### Text section:
Robin Smith, British Transport Police Assistant Chief Constable, urged the public to be "alert but not alarmed" and report any suspicious behaviour.

He told the Press Association: "Code critical is a well-rehearsed plan now, regrettably of course.

"What the public can expect to see is a lot more officers, a lot more police officers, a lot more armed officers, throughout the stations.

"Not only in London - although we are focusing on the London Underground - but also across England, Scotland and Wales."

He urged the public to remain vigilant, adding: "I think people know when things are suspicious.

"They should be alert but not alarmed."

Metropolitan Police Assistant Commissioner Mark Rowley said on Friday that extra officers would be on patrol and security would be reviewed at events across the country over the weekend.

He said: "Military personnel have been drafted in to protect national infrastructure sites, allowing additional armed police officers to carry out patrols.

"Communities across the UK can expect to see more officers, both armed and unarmed, on patrol by foot and in vehicles over the weekend. In particular, they will be patrolling at crowded places, iconic sites, transport hubs and ports."

### Task requirements:
Carry the news report on increased police and armed patrols forward from its final quoted sentence.

### Given information:
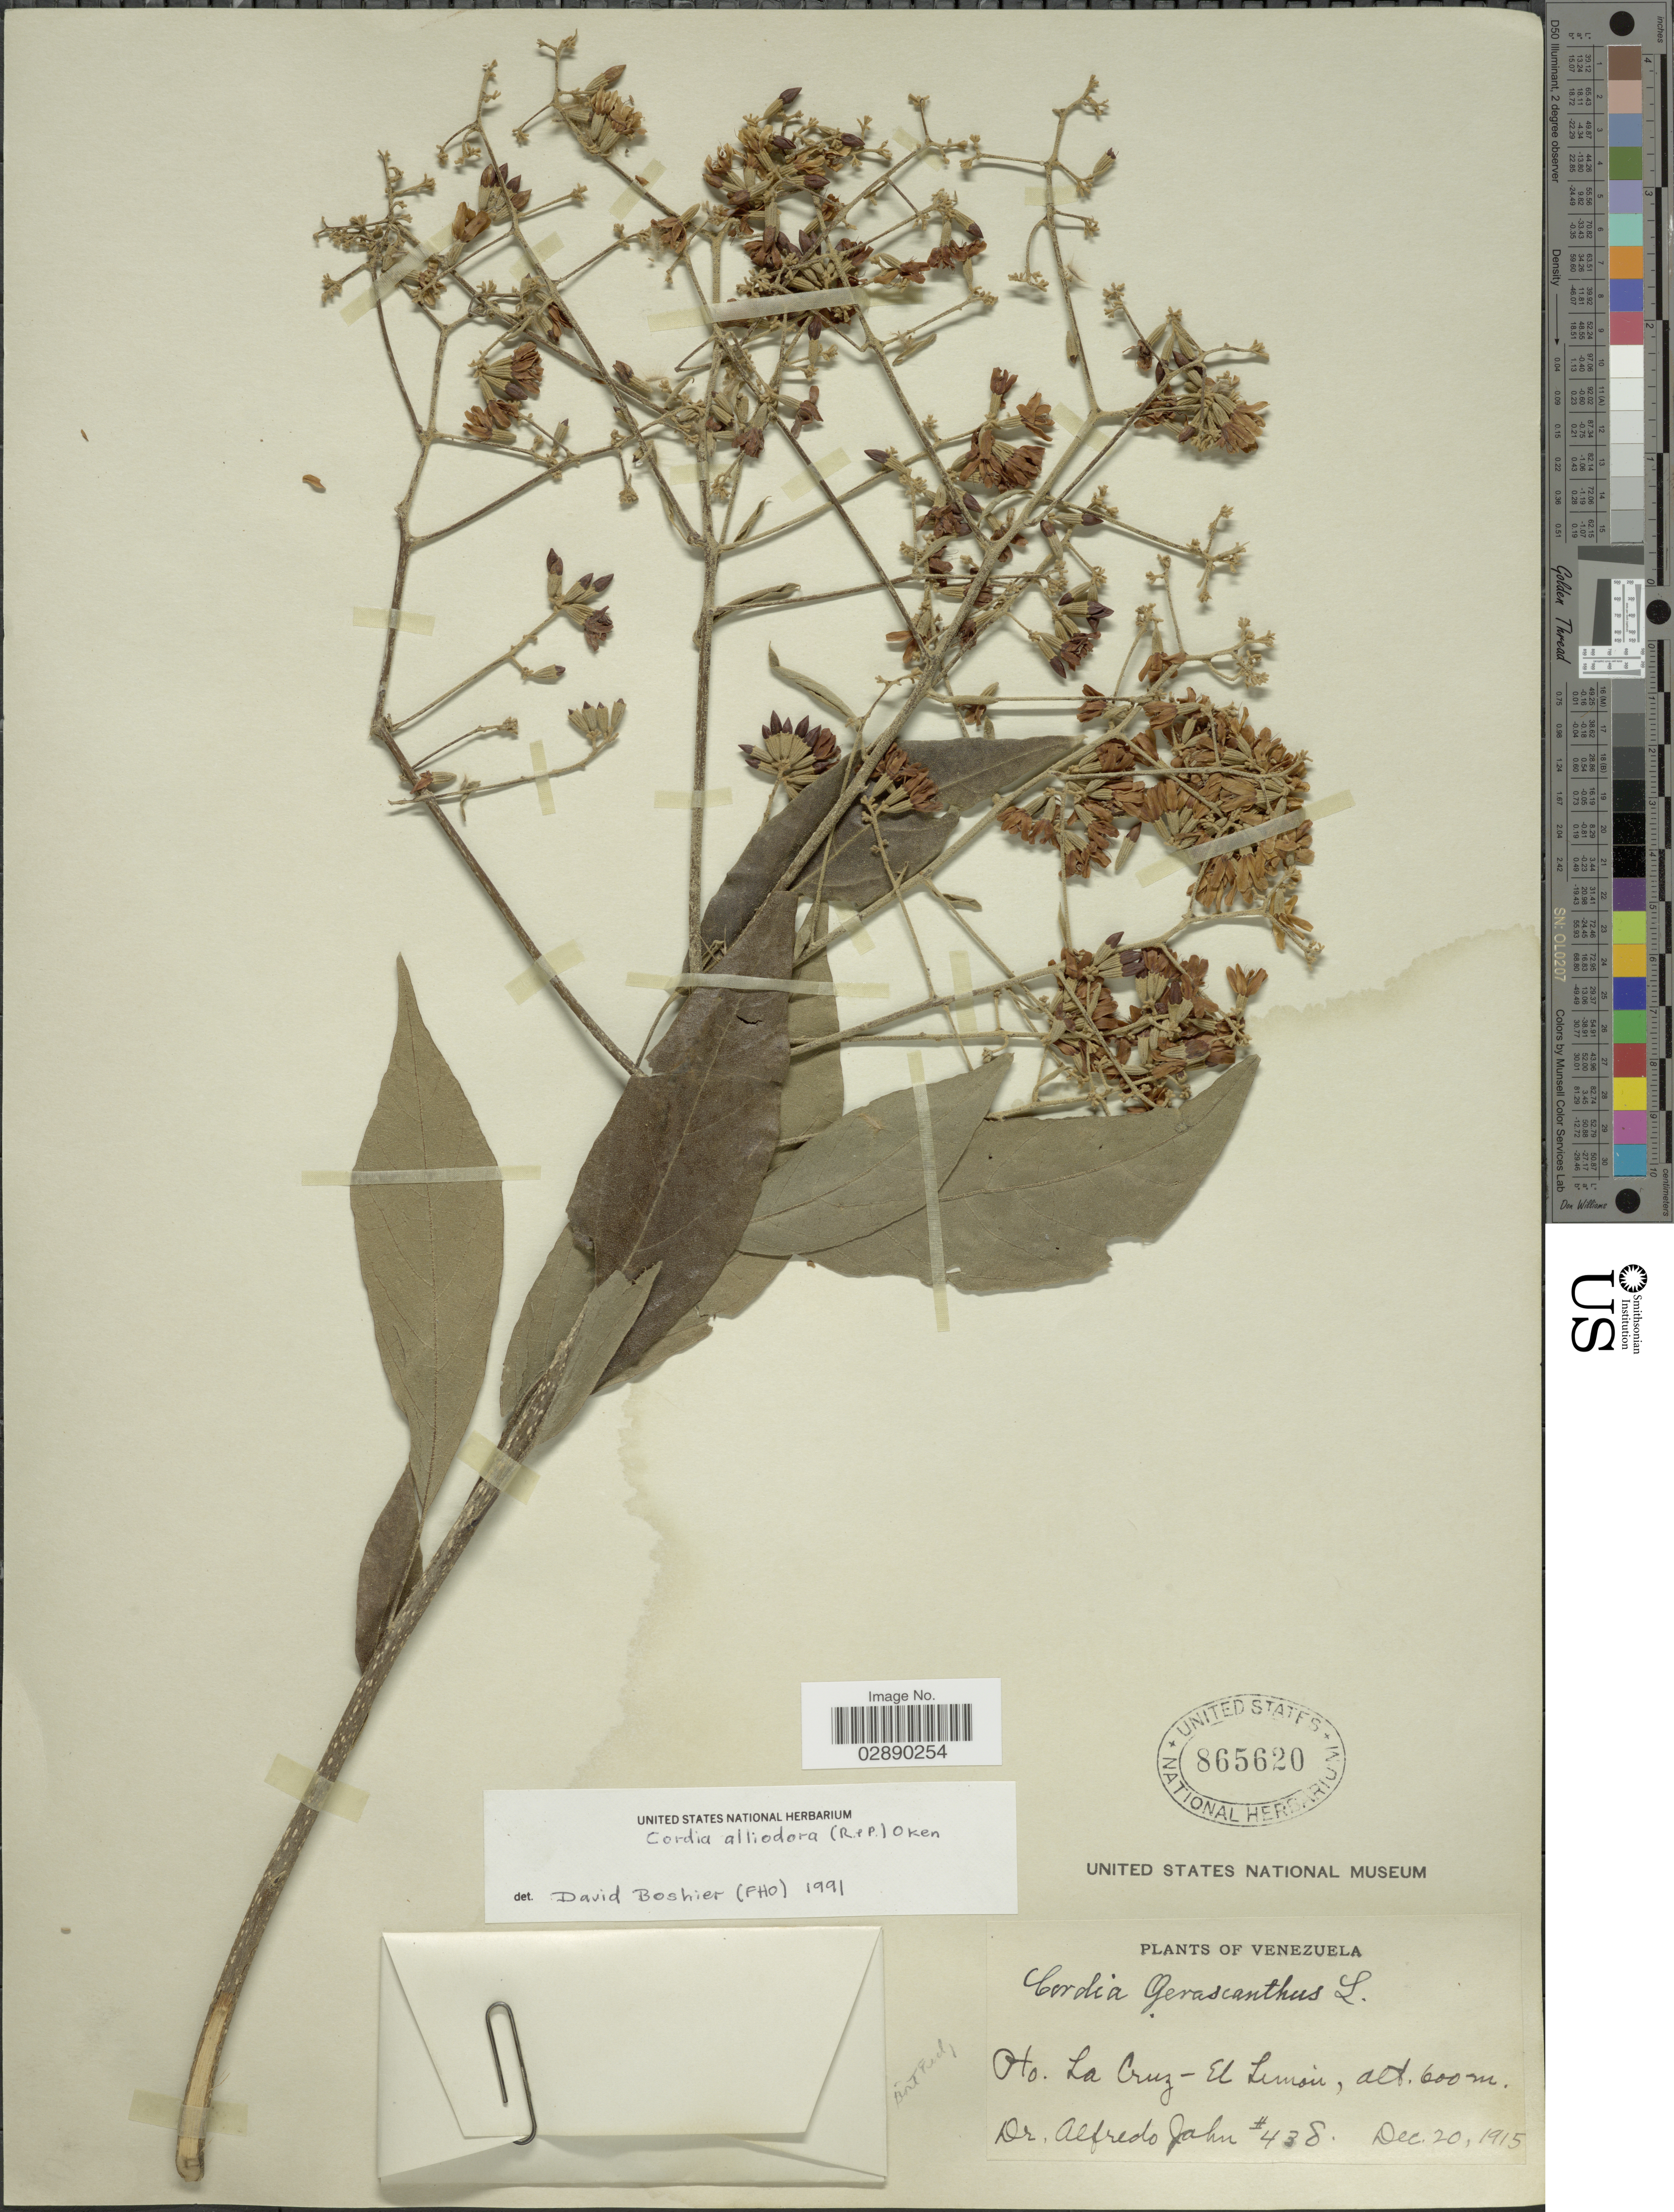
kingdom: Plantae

### Exercise output:
Mr Rowley, the UK's most senior anti-terror police officer, also urged communities around the UK to be vigilant and report any suspicious behaviour to the police immediately.

"Please do not hesitate, no matter how insignificant you may think the information you have is - please let us decide. It could be crucial," he said.

Announcing the raised threat level, Theresa May said police had asked for authorisation to enact part of the first phase of Operation Temperer - "a well-established plan to provide military support to the police".

Operation Temperer is being enacted after security experts warned another terrorist attack could be imminent.

The use of the military is believed to allow up to 5,000 troops to be deployed in support of the police.

The plan was activated for the first time on May 23 following the Manchester Arena bombing when the Prime Minister said the police had asked for military support and the request had been approved by Secretary of State for Defence Sir Michael Fallon.

At the time, soldiers were stationed at sites including Buckingham Palace and the Houses of Parliament, allowing additional armed officers to attend events such as the FA Cup Final.

Meanwhile, London Mayor Sadiq Khan also urged people to be vigilant, further confirming that additional officers, including armed officers, would be on the streets.

He wrote on Facebook: "There will also be some military personnel deployed to guard sensitive sites which are closed to the public. Meanwhile, on our transport network, extra staff will be on duty and visible."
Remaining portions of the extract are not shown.